The main advantage of GP method is that it leads to arrive at an acceptable compromise solution directly. However the main weakness of classical GP is that the aspiration levels of the goals need to be specified precisely in making a decision. Also the classical GP technique cannot capture directly the uncertainty arises due to the presence of chance constraints associated with the multiobjective decision making problems. To overcome such uncertainties due to probabilistic nature, Charnes and Cooper (1959) first introduced chance constrained programming (CCP) technique. Thereafter different methodological aspects of CCP was discussed by Kataoka (1963), Miller and Wagner (1965), Panne and Popp (1963), Prékopa (1973) and other researchers. Contini (1978) developed an algorithm for stochastic GP problems when the random variables are normally distributed with known means and variances. Stancu-Minasian and Wets (1976) and Maarten and Van Der (2003) discussed research bibliographical surveys in the field of stochastic programming.

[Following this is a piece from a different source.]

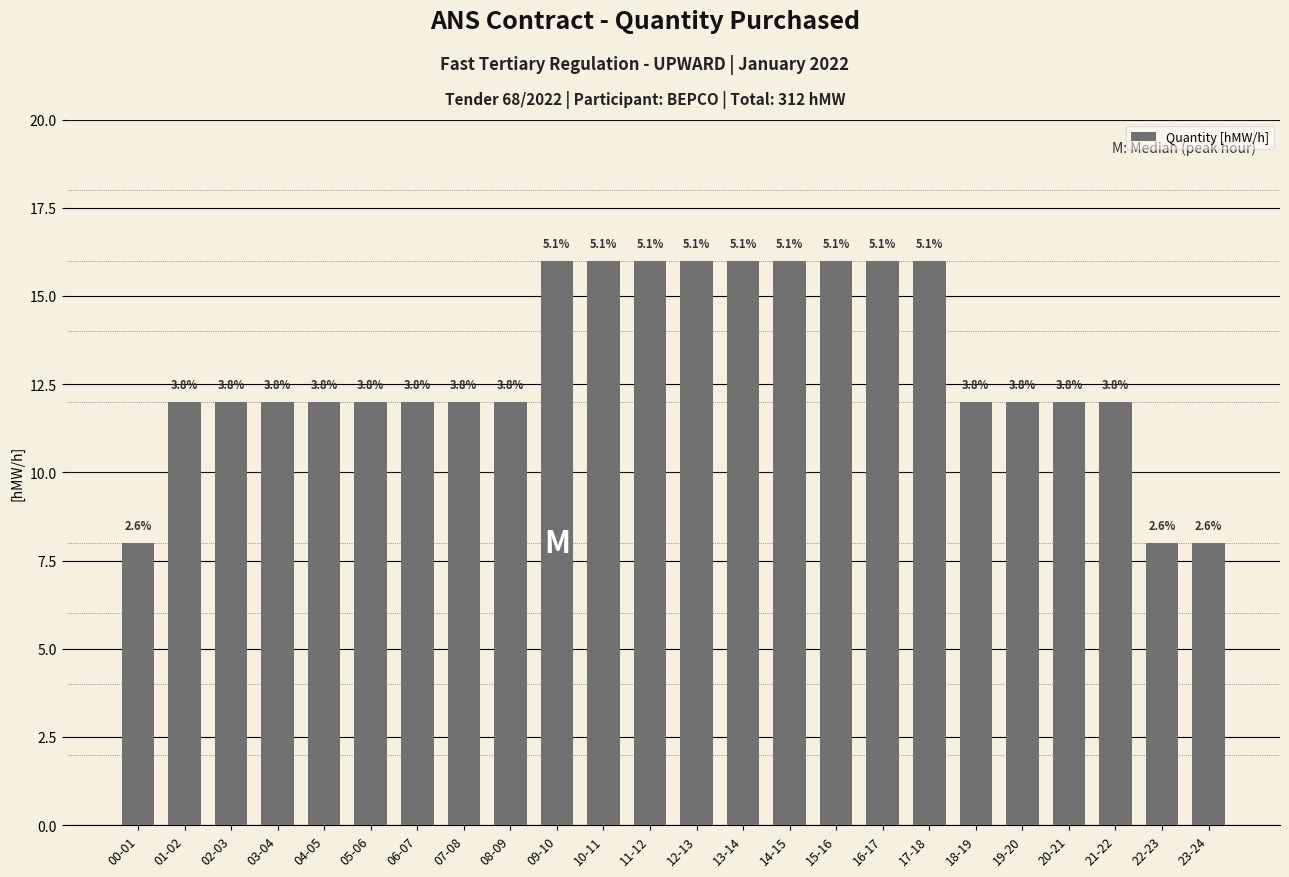

What is the label of the 13th bar from the right?

11-12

Stochastic programming deals with the theory and methods of incorporating stochastic variables into a mathematical programming problem. In most of the stochastic programming approaches, the basic concept is to convert the probabilistic nature of the parameters into an equivalent deterministic model according to the specified confidence levels and the nature of the distribution followed by the random variables.
In practical decision making situation, whether it is probabilistic or deterministic or both, other kind of uncertainty arises due to decision maker’s (DM’s) imprecise understanding of the nature of parameters involved with the problem which are very often ambiguously defined. To overcome the above difficulty the concept of fuzzy set theory, initially proposed by Zadeh (1965), has been introduced in the field of chance constrained multiobjective decision making environment where aspiration level of the goal of the objectives and the aspiration level of parameters involved with the chance constraints are assigned in an imprecise manner. As a result the methodologies developed only for solving stochastic programming problem cannot perform well and also fail to provide satisfactory answers.
To overcome such a situation, Ludhandjula (1983) introduced a fuzzy stochastic programming methodology. Chakravorty (2002) studied CCP in fuzzy environment by considering aspiration level and utility function for objective function and fuzzy probability involved with the system constraints. Sinha et al. (1998) presented a methodology for solving multiobjective chance constrained fuzzy linear programming.